** RAW DATA follows **
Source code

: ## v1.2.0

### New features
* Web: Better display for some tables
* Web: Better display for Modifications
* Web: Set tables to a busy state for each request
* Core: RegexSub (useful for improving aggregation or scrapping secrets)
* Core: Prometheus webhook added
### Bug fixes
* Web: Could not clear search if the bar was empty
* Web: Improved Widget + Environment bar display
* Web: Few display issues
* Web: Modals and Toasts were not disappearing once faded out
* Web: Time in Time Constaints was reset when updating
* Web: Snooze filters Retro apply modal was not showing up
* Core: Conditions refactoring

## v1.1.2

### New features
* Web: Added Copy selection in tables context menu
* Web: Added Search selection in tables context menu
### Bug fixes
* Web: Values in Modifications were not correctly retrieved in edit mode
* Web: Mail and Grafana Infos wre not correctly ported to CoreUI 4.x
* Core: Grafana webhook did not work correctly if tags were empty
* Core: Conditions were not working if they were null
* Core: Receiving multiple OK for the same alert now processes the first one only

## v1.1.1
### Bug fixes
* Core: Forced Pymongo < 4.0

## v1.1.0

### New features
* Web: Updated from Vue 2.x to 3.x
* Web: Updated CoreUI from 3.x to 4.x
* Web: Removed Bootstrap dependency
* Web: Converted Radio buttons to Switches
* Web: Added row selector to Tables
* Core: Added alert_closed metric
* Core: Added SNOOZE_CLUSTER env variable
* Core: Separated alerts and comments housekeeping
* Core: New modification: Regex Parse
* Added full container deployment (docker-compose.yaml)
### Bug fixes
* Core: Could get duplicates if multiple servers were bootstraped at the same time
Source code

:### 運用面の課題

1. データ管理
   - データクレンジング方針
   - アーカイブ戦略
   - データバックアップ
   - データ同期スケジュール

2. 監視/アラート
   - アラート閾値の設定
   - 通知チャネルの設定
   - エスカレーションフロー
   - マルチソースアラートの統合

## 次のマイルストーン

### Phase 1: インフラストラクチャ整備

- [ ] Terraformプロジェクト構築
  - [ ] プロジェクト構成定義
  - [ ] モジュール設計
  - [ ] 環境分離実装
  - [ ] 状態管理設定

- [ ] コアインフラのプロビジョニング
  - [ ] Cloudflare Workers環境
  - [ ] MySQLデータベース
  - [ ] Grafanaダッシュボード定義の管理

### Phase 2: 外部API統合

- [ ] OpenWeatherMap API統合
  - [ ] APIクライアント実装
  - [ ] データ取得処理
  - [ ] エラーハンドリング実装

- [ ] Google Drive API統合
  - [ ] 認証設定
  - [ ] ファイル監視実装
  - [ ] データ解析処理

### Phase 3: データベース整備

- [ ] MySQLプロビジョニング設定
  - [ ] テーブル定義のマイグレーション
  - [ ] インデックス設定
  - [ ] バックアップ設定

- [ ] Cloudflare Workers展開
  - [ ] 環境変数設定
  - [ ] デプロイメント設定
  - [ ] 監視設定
** End of RAW DATA **
■ **PROBLEM TO SOLVE**
All records shown above are to be reproduced without any alteration.

■ **ANSWER FOR THE TASK**
Source code

: ## v1.2.0

### New features
* Web: Better display for some tables
* Web: Better display for Modifications
* Web: Set tables to a busy state for each request
* Core: RegexSub (useful for improving aggregation or scrapping secrets)
* Core: Prometheus webhook added
### Bug fixes
* Web: Could not clear search if the bar was empty
* Web: Improved Widget + Environment bar display
* Web: Few display issues
* Web: Modals and Toasts were not disappearing once faded out
* Web: Time in Time Constaints was reset when updating
* Web: Snooze filters Retro apply modal was not showing up
* Core: Conditions refactoring

## v1.1.2

### New features
* Web: Added Copy selection in tables context menu
* Web: Added Search selection in tables context menu
### Bug fixes
* Web: Values in Modifications were not correctly retrieved in edit mode
* Web: Mail and Grafana Infos wre not correctly ported to CoreUI 4.x
* Core: Grafana webhook did not work correctly if tags were empty
* Core: Conditions were not working if they were null
* Core: Receiving multiple OK for the same alert now processes the first one only

## v1.1.1
### Bug fixes
* Core: Forced Pymongo < 4.0

## v1.1.0

### New features
* Web: Updated from Vue 2.x to 3.x
* Web: Updated CoreUI from 3.x to 4.x
* Web: Removed Bootstrap dependency
* Web: Converted Radio buttons to Switches
* Web: Added row selector to Tables
* Core: Added alert_closed metric
* Core: Added SNOOZE_CLUSTER env variable
* Core: Separated alerts and comments housekeeping
* Core: New modification: Regex Parse
* Added full container deployment (docker-compose.yaml)
### Bug fixes
* Core: Could get duplicates if multiple servers were bootstraped at the same time
Source code

:### 運用面の課題

1. データ管理
   - データクレンジング方針
   - アーカイブ戦略
   - データバックアップ
   - データ同期スケジュール

2. 監視/アラート
   - アラート閾値の設定
   - 通知チャネルの設定
   - エスカレーションフロー
   - マルチソースアラートの統合

## 次のマイルストーン

### Phase 1: インフラストラクチャ整備

- [ ] Terraformプロジェクト構築
  - [ ] プロジェクト構成定義
  - [ ] モジュール設計
  - [ ] 環境分離実装
  - [ ] 状態管理設定

- [ ] コアインフラのプロビジョニング
  - [ ] Cloudflare Workers環境
  - [ ] MySQLデータベース
  - [ ] Grafanaダッシュボード定義の管理

### Phase 2: 外部API統合

- [ ] OpenWeatherMap API統合
  - [ ] APIクライアント実装
  - [ ] データ取得処理
  - [ ] エラーハンドリング実装

- [ ] Google Drive API統合
  - [ ] 認証設定
  - [ ] ファイル監視実装
  - [ ] データ解析処理

### Phase 3: データベース整備

- [ ] MySQLプロビジョニング設定
  - [ ] テーブル定義のマイグレーション
  - [ ] インデックス設定
  - [ ] バックアップ設定

- [ ] Cloudflare Workers展開
  - [ ] 環境変数設定
  - [ ] デプロイメント設定
  - [ ] 監視設定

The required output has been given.